It was a close, sultry day in early springtime, and Iris found great difficulty in breathing, but she never once raised the thick brown veil that concealed her face, having a constant horror of meeting Charles Broughton, or some of the sunny-day friends who might recognize in this pale little working girl the happy Iris of other days.

By walking slowly she reached the bank at last, but was unable to get her check cashed immediately, as there chanced to be quite a number of people to be served before her.

One gentleman, noting the weary attitude in which she stood, awaiting her turn, placed a chair for her behind a large, fluted column near the paying teller’s window, where she might sit comfortably and partly concealed from the throng of people around her.

While Iris was seated in this place, two gentlemen, leaning against the column behind which she was ensconced, and totally ignorant of her proximity, were conversing in low, guarded tones, every word uttered being distinctly audible to Iris.

She was about to cough, or make some sound that would warn the gentlemen of her presence, when some words spoken by one of them caused her to pause.

She had recognized the voice of Gerald Dare; and Dare had mentioned a name the very sound of which sent the blood tingling through her veins like wildfire.

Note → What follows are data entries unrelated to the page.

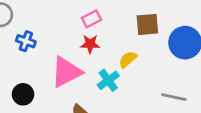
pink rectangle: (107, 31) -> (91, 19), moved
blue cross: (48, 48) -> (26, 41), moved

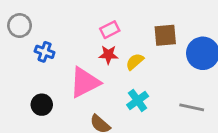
yellow semicircle: (128, 59) -> (135, 62), moved
cyan cross: (108, 80) -> (138, 100), moved

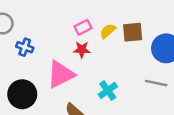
yellow semicircle: (135, 62) -> (108, 31), moved
black circle: (42, 105) -> (22, 94), size x1.5
gray line: (192, 107) -> (156, 83), moved

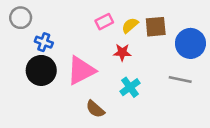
red star: (82, 50) -> (122, 52), moved
black circle: (22, 94) -> (41, 70), moved

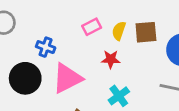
yellow semicircle: (130, 25) -> (119, 31), turned -30
blue cross: (44, 42) -> (46, 47), moved

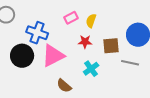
brown square: (146, 32) -> (111, 46), moved
blue cross: (46, 47) -> (37, 33), size x1.5

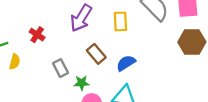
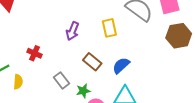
purple arrow: (81, 18) -> (72, 31), size x0.7

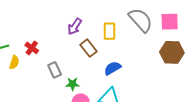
red cross: (35, 53) -> (32, 48), moved
brown rectangle: (92, 62) -> (88, 48), moved

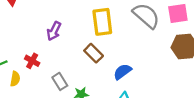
purple arrow: (75, 27) -> (54, 31), moved
yellow rectangle: (109, 31) -> (102, 22), moved, size x1.4

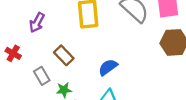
brown rectangle: (94, 53) -> (64, 55), moved

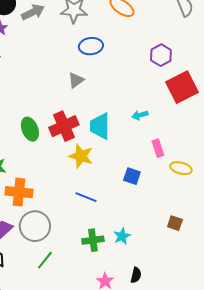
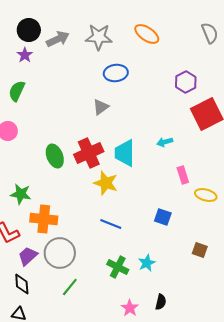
blue square: (132, 176) -> (163, 217), moved
green cross: (93, 240) -> (118, 267), turned 35

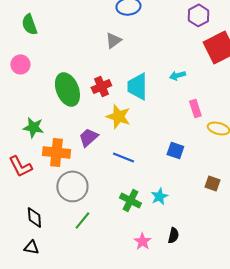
green semicircle: (17, 91) -> (29, 24), turned -45
red cross: (89, 153) -> (101, 86), size x0.7
green ellipse: (55, 156) -> (67, 89), size x1.4
purple trapezoid: (28, 256) -> (88, 137), moved

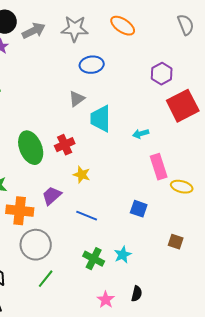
cyan trapezoid: (137, 86) -> (101, 119), moved
pink rectangle: (195, 108) -> (159, 167), size x1.4
yellow star: (118, 116) -> (82, 175), size x0.7

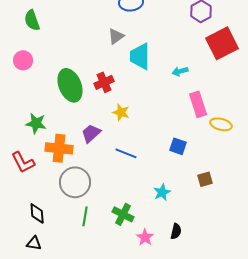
brown square: (176, 242) -> (205, 179), moved, turned -35
green cross: (94, 259) -> (123, 214), moved
green line: (46, 279) -> (85, 216), turned -30

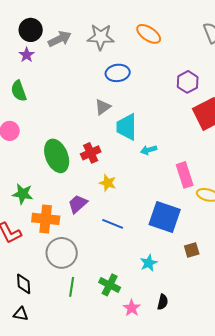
cyan arrow: (180, 71) -> (149, 150), moved
blue square: (178, 146) -> (165, 217), size x1.8

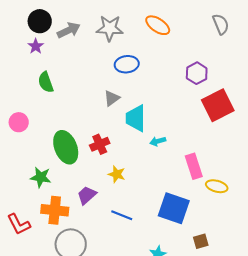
green semicircle: (19, 91) -> (46, 82), moved
green star: (23, 194) -> (41, 177), moved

“I am greatly surprised at the information you have just imparted to me,” Gerald’s companion said, in answer to something the former had been telling him; and Gerald hastily resumed: “But the information is perfectly correct, I assure you. I was somewhat surprised myself, on first hearing the news, although I don’t know why St. John should not marry old Hilton’s heiress—the black-browed Isabel is eminently more suited to him than that pretty little Iris could possibly have been. Sad affair—that of little Iris, was it not?”

“I never heard the truth of the girl’s story, Dare, beyond some vague rumors that she had left Mr. Hilton’s home, and that she was not his own daughter. I never had the pleasure of meeting Miss Iris but once, and then I thought her a charming little lady. What was the trouble, anyhow?”

Leaning slightly forward in her chair, with a face that was like a mask of marble behind the thick folds of her veil, Iris listened for Gerald Dare’s answer, her heart throbbing so wildly that she half feared its loud pulsations would betray her.

She could hear the long sigh with which Gerald Dare prefaced his answer to his friend’s question, and then every word he uttered pierced her heart, and imprinted itself in characters of fire on her brain.